## Source information
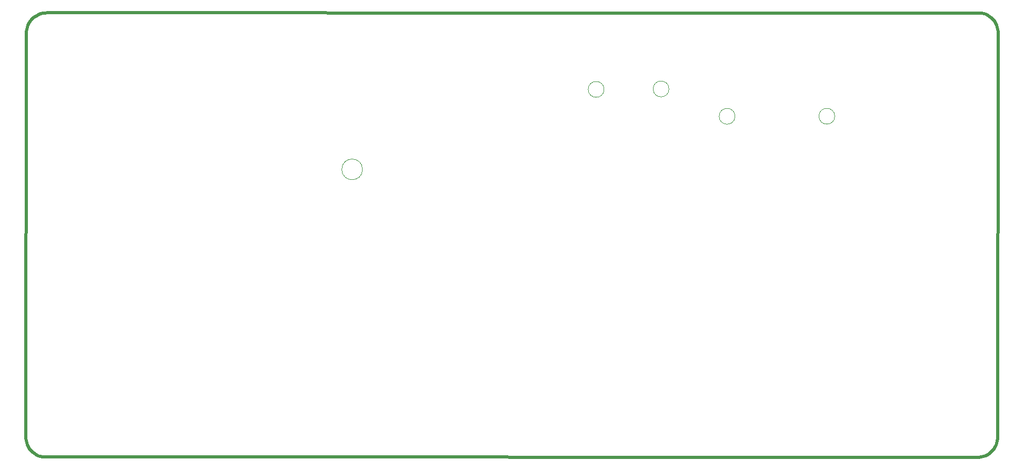
<source format=gbr>
%TF.GenerationSoftware,KiCad,Pcbnew,8.0.1*%
%TF.CreationDate,2024-04-08T11:37:36-05:00*%
%TF.ProjectId,C1,43312e6b-6963-4616-945f-706362585858,rev?*%
%TF.SameCoordinates,Original*%
%TF.FileFunction,Paste,Bot*%
%TF.FilePolarity,Positive*%
%FSLAX46Y46*%
G04 Gerber Fmt 4.6, Leading zero omitted, Abs format (unit mm)*
G04 Created by KiCad (PCBNEW 8.0.1) date 2024-04-08 11:37:36*
%MOMM*%
%LPD*%
G01*
G04 APERTURE LIST*
%TA.AperFunction,Profile*%
%ADD10C,0.100000*%
%TD*%
%TA.AperFunction,Profile*%
%ADD11C,0.500000*%
%TD*%
G04 APERTURE END LIST*
D10*
X121264362Y-84734361D02*
G75*
G02*
X117935638Y-84734361I-1664362J0D01*
G01*
X117935638Y-84734361D02*
G75*
G02*
X121264362Y-84734361I1664362J0D01*
G01*
X197253146Y-76173145D02*
G75*
G02*
X194706854Y-76173145I-1273146J0D01*
G01*
X194706854Y-76173145D02*
G75*
G02*
X197253146Y-76173145I1273146J0D01*
G01*
D11*
X161119995Y-59574831D02*
X220354932Y-59539894D01*
X220533095Y-59542393D01*
X220887181Y-59582293D01*
X221234573Y-59661586D01*
X221570903Y-59779275D01*
X221891942Y-59933881D01*
X222193652Y-60123460D01*
X222472239Y-60345626D01*
X222724200Y-60597587D01*
X222946366Y-60876174D01*
X223135945Y-61177884D01*
X223290551Y-61498923D01*
X223408240Y-61835253D01*
X223487533Y-62182645D01*
X223527433Y-62536731D01*
X223529932Y-62714894D01*
X223459995Y-127919831D01*
X223457498Y-128097995D01*
X223417602Y-128452082D01*
X223338311Y-128799476D01*
X223220624Y-129135808D01*
X223066019Y-129456848D01*
X222876441Y-129758560D01*
X222654274Y-130037148D01*
X222402312Y-130289110D01*
X222123724Y-130511277D01*
X221822012Y-130700855D01*
X221500972Y-130855460D01*
X221164640Y-130973147D01*
X220817246Y-131052438D01*
X220463159Y-131092334D01*
X220284995Y-131094831D01*
X70289995Y-131059831D01*
X70111831Y-131057334D01*
X69757744Y-131017438D01*
X69410350Y-130938147D01*
X69074018Y-130820460D01*
X68752978Y-130665855D01*
X68451266Y-130476277D01*
X68172678Y-130254110D01*
X67920716Y-130002148D01*
X67698549Y-129723560D01*
X67508971Y-129421848D01*
X67354366Y-129100808D01*
X67236679Y-128764476D01*
X67157388Y-128417082D01*
X67117492Y-128062995D01*
X67114995Y-127884831D01*
X67200059Y-62734895D01*
X67202558Y-62556732D01*
X67242458Y-62202646D01*
X67321751Y-61855254D01*
X67439440Y-61518923D01*
X67594046Y-61197885D01*
X67783624Y-60896175D01*
X68005791Y-60617588D01*
X68257752Y-60365627D01*
X68536339Y-60143460D01*
X68838049Y-59953882D01*
X69159087Y-59799276D01*
X69495418Y-59681587D01*
X69842810Y-59602294D01*
X70196896Y-59562394D01*
X70540000Y-59500000D01*
X161119995Y-59574831D01*
D10*
X181203146Y-76183145D02*
G75*
G02*
X178656854Y-76183145I-1273146J0D01*
G01*
X178656854Y-76183145D02*
G75*
G02*
X181203146Y-76183145I1273146J0D01*
G01*
X160133146Y-71853145D02*
G75*
G02*
X157586854Y-71853145I-1273146J0D01*
G01*
X157586854Y-71853145D02*
G75*
G02*
X160133146Y-71853145I1273146J0D01*
G01*
X170576291Y-71780000D02*
G75*
G02*
X168029999Y-71780000I-1273146J0D01*
G01*
X168029999Y-71780000D02*
G75*
G02*
X170576291Y-71780000I1273146J0D01*
G01*
M02*

</source>
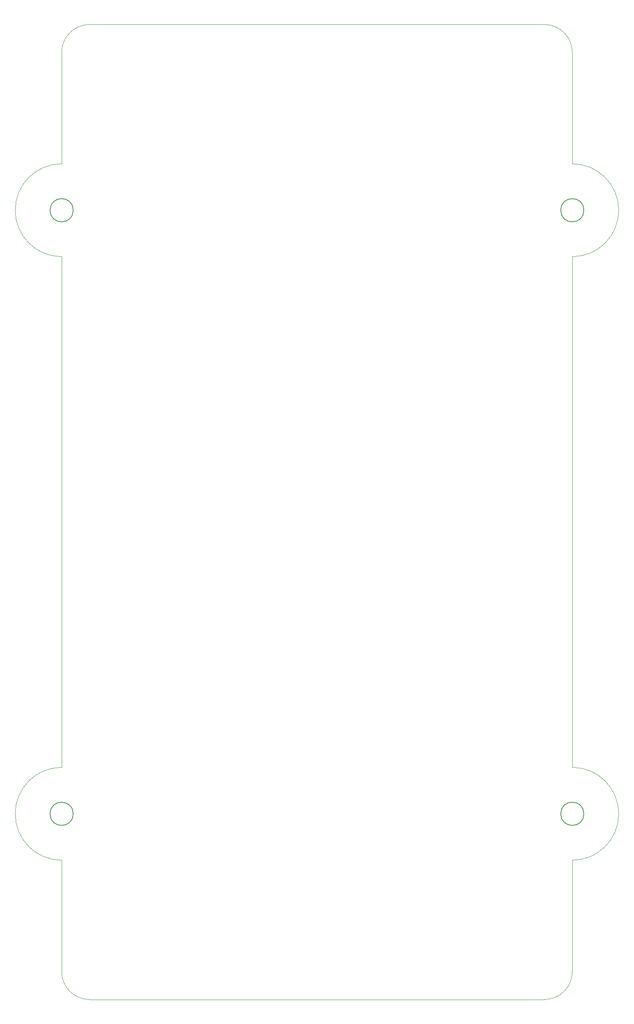
<source format=gm1>
G04 #@! TF.GenerationSoftware,KiCad,Pcbnew,(6.0.5-0)*
G04 #@! TF.CreationDate,2023-01-20T14:12:10+00:00*
G04 #@! TF.ProjectId,pipcb,70697063-622e-46b6-9963-61645f706362,rev?*
G04 #@! TF.SameCoordinates,Original*
G04 #@! TF.FileFunction,Profile,NP*
%FSLAX46Y46*%
G04 Gerber Fmt 4.6, Leading zero omitted, Abs format (unit mm)*
G04 Created by KiCad (PCBNEW (6.0.5-0)) date 2023-01-20 14:12:10*
%MOMM*%
%LPD*%
G01*
G04 APERTURE LIST*
G04 #@! TA.AperFunction,Profile*
%ADD10C,0.050000*%
G04 #@! TD*
G04 #@! TA.AperFunction,Profile*
%ADD11C,0.200000*%
G04 #@! TD*
G04 APERTURE END LIST*
D10*
X104000000Y-170000000D02*
X6000000Y-170000000D01*
X0Y-10000000D02*
X0Y-120000000D01*
D11*
X112500000Y0D02*
G75*
G03*
X112500000Y0I-2500000J0D01*
G01*
X112500000Y-130000000D02*
G75*
G03*
X112500000Y-130000000I-2500000J0D01*
G01*
D10*
X0Y34000000D02*
X0Y10000000D01*
X0Y10000000D02*
G75*
G03*
X0Y-10000000I0J-10000000D01*
G01*
X6000000Y40000000D02*
G75*
G03*
X0Y34000000I0J-6000000D01*
G01*
X104000000Y-170000000D02*
G75*
G03*
X110000000Y-164000000I0J6000000D01*
G01*
X0Y-164000000D02*
G75*
G03*
X6000000Y-170000000I6000000J0D01*
G01*
X0Y-140000000D02*
X0Y-164000000D01*
X110000000Y34000000D02*
G75*
G03*
X104000000Y40000000I-6000000J0D01*
G01*
D11*
X2500000Y-130000000D02*
G75*
G03*
X2500000Y-130000000I-2500000J0D01*
G01*
D10*
X104000000Y40000000D02*
X6000000Y40000000D01*
X110000000Y-140000000D02*
G75*
G03*
X110000000Y-120000000I0J10000000D01*
G01*
D11*
X2500000Y0D02*
G75*
G03*
X2500000Y0I-2500000J0D01*
G01*
D10*
X110000000Y-10000000D02*
X110000000Y-120000000D01*
X110000000Y34000000D02*
X110000000Y10000000D01*
X0Y-120000000D02*
G75*
G03*
X0Y-140000000I0J-10000000D01*
G01*
X110000000Y-10000000D02*
G75*
G03*
X110000000Y10000000I0J10000000D01*
G01*
X110000000Y-140000000D02*
X110000000Y-164000000D01*
M02*

</source>
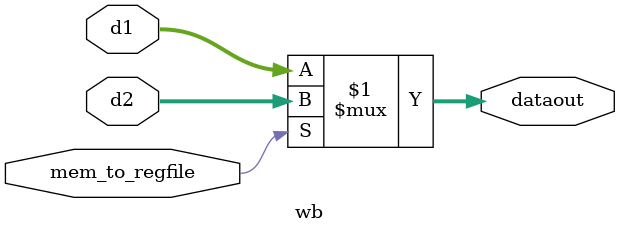
<source format=v>
`include "global_define.vh"
`timescale 1ns / 1ps
module wb(
    input [31:0] d1,
    input [31:0] d2,
    input mem_to_regfile,
    output [31:0] dataout
);

    assign dataout = mem_to_regfile ? d2 : d1;

endmodule
</source>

## What to produce
Print, from the entries above, the line with "X69159087Y-59799276D01*", the line with "X160133146Y-71853145D02*" and all lines between them, exactly and with nothing else.

## Solution to the exercise
X69159087Y-59799276D01*
X69495418Y-59681587D01*
X69842810Y-59602294D01*
X70196896Y-59562394D01*
X70540000Y-59500000D01*
X161119995Y-59574831D01*
D10*
X181203146Y-76183145D02*
G75*
G02*
X178656854Y-76183145I-1273146J0D01*
G01*
X178656854Y-76183145D02*
G75*
G02*
X181203146Y-76183145I1273146J0D01*
G01*
X160133146Y-71853145D02*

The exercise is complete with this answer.